Hyperkalemia is a medical term that describes higher-than-normal levels of potassium (K+) in the blood. It is a common problem seen in clinical practice.
Hyperkalemia is defined as severe when the serum potassium levels rise too high ( above 7.0 mEq/kg). Your normal blood potassium level is 3.6 to 5.2 millimoles per liter (mmol/L).
Potassium is an essential electrolyte and a mineral. Its benefits on the body are tremendous and most importantly potassium is critical to the function of nerve and muscle cells, including those of your heart.
Hyperkalemia is caused by the intake of an excessive amount of potassium through potassium-rich foods, sizable tissue damage, certain medications, and renal failure.
Low potassium in the body can have potentially dangerous complications and this condition can be life-threatening.
However, having too much potassium (severe hyperkalemia) too is bad. Luckily, most cases of hyperkalemia are of mild nature.
The most dangerous outcome of severe hyperkalemia is rapid and irregular heartbeats, which can be a life-threatening complication. It can lead to cardiac arrest and death. The mortality rate, if not treated immediately, is over 30%.

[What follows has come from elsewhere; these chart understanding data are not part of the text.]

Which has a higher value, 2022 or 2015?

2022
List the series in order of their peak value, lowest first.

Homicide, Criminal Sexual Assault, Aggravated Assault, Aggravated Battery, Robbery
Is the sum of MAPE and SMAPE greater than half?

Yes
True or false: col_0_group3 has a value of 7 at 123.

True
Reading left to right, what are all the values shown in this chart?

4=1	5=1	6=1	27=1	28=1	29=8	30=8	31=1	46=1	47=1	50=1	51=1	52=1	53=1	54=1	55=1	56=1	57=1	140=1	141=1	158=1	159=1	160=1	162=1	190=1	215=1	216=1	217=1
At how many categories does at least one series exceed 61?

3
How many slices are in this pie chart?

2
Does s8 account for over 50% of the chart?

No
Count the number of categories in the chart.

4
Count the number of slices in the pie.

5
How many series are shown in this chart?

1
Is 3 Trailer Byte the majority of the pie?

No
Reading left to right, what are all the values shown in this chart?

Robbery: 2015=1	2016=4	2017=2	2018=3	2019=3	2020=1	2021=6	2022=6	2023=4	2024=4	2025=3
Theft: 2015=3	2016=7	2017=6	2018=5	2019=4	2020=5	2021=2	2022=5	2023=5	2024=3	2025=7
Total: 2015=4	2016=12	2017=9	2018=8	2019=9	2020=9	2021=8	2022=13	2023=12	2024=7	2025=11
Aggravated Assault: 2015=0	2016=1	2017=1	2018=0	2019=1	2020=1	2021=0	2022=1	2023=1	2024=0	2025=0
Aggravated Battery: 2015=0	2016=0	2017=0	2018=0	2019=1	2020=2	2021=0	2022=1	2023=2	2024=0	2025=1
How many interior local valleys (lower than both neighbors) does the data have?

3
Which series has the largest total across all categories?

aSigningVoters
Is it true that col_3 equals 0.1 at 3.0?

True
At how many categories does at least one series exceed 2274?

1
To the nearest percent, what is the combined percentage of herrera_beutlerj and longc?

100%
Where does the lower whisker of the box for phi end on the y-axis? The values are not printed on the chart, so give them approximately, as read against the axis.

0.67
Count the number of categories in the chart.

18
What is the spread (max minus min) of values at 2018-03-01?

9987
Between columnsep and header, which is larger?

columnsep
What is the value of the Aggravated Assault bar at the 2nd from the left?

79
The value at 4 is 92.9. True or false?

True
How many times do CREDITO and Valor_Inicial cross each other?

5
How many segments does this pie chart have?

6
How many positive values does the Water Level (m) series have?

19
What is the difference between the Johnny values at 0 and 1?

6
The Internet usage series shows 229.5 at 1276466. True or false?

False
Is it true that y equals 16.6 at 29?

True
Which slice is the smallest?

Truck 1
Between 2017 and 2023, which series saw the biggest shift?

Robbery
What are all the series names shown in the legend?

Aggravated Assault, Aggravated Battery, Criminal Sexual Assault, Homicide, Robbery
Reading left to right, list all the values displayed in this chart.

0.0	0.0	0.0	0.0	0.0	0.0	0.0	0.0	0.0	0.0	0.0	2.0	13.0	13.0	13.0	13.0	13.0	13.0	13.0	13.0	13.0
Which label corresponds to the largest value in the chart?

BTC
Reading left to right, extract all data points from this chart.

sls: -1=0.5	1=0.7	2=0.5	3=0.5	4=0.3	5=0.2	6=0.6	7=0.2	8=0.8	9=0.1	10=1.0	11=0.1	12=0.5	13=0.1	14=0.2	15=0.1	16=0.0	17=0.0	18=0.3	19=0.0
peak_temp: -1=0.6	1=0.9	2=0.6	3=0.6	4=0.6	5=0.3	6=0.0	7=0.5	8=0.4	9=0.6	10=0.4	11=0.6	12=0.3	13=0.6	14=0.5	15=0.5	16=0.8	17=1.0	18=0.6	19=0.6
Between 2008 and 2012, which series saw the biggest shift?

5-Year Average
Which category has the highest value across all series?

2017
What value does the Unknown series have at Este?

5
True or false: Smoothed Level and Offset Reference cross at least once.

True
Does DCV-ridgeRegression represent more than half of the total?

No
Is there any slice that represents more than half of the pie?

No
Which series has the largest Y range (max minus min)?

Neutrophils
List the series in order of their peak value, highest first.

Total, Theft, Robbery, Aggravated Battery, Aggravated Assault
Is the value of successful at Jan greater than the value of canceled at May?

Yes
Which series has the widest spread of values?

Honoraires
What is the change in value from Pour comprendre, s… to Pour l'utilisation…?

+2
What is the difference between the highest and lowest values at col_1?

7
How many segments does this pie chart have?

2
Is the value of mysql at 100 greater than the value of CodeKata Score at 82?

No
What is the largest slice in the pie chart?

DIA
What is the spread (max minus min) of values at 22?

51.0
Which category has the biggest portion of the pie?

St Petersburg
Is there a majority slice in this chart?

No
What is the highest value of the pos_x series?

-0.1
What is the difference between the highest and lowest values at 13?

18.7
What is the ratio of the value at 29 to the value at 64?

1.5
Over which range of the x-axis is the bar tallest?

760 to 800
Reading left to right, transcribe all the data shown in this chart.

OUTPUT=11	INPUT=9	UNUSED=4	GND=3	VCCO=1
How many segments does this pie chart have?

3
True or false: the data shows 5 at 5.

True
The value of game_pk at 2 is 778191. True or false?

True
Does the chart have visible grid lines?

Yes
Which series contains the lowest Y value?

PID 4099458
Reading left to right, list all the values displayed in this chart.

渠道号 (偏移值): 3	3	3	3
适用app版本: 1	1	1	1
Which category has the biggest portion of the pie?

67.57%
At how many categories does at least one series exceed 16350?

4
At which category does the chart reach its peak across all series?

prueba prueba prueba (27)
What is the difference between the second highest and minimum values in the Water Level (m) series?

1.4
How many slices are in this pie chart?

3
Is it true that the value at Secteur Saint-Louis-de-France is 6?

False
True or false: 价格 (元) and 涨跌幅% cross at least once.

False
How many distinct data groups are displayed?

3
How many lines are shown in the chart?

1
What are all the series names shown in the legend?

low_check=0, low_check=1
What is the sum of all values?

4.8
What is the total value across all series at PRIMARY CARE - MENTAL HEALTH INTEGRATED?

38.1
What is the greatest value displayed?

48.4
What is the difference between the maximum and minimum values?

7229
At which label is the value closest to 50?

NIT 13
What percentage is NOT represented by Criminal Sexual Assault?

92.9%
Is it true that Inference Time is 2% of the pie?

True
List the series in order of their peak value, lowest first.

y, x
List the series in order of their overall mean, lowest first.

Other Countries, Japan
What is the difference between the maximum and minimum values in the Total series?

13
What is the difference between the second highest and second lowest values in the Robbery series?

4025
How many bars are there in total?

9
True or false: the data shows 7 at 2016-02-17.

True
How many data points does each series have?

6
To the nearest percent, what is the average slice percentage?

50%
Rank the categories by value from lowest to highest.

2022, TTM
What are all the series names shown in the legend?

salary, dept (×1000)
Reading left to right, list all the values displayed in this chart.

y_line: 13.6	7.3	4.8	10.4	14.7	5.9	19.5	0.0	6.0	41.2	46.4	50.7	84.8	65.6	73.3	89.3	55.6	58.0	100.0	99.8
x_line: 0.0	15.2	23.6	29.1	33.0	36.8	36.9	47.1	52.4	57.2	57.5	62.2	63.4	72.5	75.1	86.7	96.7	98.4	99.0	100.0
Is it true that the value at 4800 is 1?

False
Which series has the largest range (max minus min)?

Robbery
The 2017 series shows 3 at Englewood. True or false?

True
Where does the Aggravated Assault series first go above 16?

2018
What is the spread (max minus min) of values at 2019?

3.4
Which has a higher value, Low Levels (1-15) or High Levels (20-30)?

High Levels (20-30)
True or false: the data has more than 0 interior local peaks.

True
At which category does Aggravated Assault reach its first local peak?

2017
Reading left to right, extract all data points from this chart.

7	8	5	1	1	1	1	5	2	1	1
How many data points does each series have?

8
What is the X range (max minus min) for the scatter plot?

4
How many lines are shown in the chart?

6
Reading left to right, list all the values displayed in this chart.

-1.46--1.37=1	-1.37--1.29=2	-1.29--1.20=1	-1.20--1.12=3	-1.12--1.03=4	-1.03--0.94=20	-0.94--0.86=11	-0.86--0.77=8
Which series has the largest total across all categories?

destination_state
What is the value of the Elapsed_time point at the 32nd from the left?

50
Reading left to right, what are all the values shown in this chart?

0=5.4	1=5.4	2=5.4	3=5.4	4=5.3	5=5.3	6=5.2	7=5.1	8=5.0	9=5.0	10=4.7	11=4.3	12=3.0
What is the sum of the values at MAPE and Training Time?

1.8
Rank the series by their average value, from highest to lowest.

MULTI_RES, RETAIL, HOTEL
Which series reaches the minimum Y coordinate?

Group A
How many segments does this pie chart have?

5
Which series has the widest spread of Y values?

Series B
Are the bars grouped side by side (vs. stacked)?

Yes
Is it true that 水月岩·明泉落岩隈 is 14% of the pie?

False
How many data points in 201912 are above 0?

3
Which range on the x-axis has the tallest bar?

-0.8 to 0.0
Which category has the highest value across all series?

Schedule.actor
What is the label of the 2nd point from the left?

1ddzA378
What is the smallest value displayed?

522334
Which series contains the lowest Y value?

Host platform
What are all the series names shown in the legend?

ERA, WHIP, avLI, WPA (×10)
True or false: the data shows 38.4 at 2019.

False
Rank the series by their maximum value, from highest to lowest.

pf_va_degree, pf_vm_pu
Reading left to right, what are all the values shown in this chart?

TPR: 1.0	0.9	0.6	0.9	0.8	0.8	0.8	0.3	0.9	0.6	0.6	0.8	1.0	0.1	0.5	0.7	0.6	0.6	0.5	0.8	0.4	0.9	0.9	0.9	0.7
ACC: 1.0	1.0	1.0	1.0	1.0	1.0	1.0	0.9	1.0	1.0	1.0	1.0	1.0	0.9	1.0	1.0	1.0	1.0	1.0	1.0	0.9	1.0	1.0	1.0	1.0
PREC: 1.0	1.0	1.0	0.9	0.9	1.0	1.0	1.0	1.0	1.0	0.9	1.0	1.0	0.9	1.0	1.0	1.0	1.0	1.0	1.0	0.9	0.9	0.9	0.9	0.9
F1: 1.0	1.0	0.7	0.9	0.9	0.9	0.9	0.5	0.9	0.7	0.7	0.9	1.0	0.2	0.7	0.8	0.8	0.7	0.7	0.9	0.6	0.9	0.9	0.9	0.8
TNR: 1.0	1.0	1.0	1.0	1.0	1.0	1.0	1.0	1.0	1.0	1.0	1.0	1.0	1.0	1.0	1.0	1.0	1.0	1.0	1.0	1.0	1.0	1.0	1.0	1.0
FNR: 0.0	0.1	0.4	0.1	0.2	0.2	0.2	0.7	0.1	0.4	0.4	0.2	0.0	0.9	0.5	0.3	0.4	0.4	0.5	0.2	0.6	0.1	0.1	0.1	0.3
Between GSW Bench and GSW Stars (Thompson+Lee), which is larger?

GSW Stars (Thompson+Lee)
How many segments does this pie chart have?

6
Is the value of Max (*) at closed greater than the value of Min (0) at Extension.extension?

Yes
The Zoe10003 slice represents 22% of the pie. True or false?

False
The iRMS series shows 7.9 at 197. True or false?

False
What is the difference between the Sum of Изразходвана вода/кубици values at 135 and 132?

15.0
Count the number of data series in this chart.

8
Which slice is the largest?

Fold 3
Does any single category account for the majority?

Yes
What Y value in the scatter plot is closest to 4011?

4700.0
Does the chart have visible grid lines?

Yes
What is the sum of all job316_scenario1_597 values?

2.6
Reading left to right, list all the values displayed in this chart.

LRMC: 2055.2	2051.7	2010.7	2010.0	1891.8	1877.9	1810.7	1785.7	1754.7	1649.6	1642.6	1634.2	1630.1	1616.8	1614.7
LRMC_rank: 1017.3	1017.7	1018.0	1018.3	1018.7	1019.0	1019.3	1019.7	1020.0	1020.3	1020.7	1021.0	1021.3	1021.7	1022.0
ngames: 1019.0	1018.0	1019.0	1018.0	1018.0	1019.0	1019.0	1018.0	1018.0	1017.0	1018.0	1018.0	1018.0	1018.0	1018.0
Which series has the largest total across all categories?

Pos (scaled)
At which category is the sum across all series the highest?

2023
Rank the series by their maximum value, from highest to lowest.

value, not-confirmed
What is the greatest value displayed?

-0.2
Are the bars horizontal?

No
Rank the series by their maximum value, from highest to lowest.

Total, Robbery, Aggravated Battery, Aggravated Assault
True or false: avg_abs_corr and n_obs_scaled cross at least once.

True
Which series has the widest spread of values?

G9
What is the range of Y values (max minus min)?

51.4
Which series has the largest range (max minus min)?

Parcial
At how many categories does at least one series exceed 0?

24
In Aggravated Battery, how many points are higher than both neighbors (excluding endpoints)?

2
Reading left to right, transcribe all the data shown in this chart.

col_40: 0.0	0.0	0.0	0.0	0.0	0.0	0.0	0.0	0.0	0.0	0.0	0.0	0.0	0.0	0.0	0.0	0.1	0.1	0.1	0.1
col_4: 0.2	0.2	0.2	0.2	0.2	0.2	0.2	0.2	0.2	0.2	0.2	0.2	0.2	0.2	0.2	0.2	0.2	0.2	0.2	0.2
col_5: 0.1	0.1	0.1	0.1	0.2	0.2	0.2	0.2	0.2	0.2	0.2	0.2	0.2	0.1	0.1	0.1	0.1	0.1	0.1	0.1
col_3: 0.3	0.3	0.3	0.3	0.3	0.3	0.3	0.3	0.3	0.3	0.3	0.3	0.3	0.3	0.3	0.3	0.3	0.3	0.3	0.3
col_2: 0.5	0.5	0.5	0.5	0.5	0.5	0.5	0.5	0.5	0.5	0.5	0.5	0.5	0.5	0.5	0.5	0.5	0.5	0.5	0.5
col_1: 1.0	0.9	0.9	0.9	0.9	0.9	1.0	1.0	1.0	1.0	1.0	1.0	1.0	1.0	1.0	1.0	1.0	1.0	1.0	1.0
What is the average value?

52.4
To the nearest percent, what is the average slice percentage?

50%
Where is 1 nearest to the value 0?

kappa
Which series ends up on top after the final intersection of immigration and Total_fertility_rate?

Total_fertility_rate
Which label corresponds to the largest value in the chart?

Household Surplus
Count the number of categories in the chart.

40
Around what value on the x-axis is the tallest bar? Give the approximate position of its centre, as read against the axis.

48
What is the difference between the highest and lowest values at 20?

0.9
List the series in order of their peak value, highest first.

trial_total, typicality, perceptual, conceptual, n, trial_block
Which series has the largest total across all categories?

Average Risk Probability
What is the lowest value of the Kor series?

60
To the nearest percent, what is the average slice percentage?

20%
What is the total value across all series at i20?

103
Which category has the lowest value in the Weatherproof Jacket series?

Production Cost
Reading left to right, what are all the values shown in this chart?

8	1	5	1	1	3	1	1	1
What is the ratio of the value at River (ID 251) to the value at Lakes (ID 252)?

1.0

Defining potassium levels in the body and blood
The total body potassium stores approximately amount to 50 mEq/kg (about 3500 mEq in a 70-kg person).
98% of it is found inside the cells (described as intracellular) of the tissues, organs, etc. 75% of this intracellular potassium is found in muscle cells.
The balance of only 2% is present in the extracellular fluid and blood plasma. This proportion of intracellular to extracellular potassium is essential for the normal functioning of the neurons, skeletal muscles, and cardiac muscles.
That is why the normal range of serum blood potassium levels is so narrow.
- Normal potassium levels in the blood are between 3.6 to 5.2 millimoles per liter (mmol/L) or 3.5 and 5.0 milliEquivalents per liter (mEq/L).
- Hyperkalemia is defined as a serum potassium concentration greater than about 5.0-5.5 mEq/L in adults.
- Hyperkalemia is classified as mild (serum K 5.5–6.0 mEq/L), moderate (serum K 6.1–6.9 mEq/L ), or severe (serum K >7.0 mEq/L).
Clinical severity is determined by the speed of onset, the extent of the severity, and the development of clinical findings.
Levels greater than 7 mEq/L of severe hyperkalemia can lead to significant complications in hemodynamic and neurologic functions.
Potassium levels exceeding 8.5 mEq/L can lead to respiratory paralysis or cardiac arrest and can immediately be fatal.
Classification of hyperkalemia: Acute and chronic
Hyperkalemia is classified as chronic or acute.
Acute hyperkalemia represents a single appearance that can spread over hours to days and is usually treated as an emergency.
Chronic or recurrent hyperkalemia develops over weeks to months, is persistent or develops off and on, at least more than once in a year, and requires ongoing outpatient management.
It is caused by the impairment of its excretion due to damaged kidneys and presents a chronic threat to patients with chronic kidney disease (CKD).
This post on their causes gives more detailed information.
The correct numbers of the incidence and prevalence of hyperkalemia are not known but are estimated to be 2% to 3% in the general population, and 1% to 10% among hospitalized patients.
People with heart failure, diabetes mellitus, chronic kidney failure, and those taking blood pressure medicines called renin-angiotensin-aldosterone system inhibitors (RAASi) have an estimated 2 to 3 times higher risk for hyperkalemia. RAASI drugs include beta-blockers, renin inhibitors, angiotensin-converting enzyme (ACE) inhibitors, angiotensin receptor blockers (ARBs), and aldosterone inhibitors.
In addition, more than half of those patients approaching kidney failure and predialysis can develop hyperkalemia.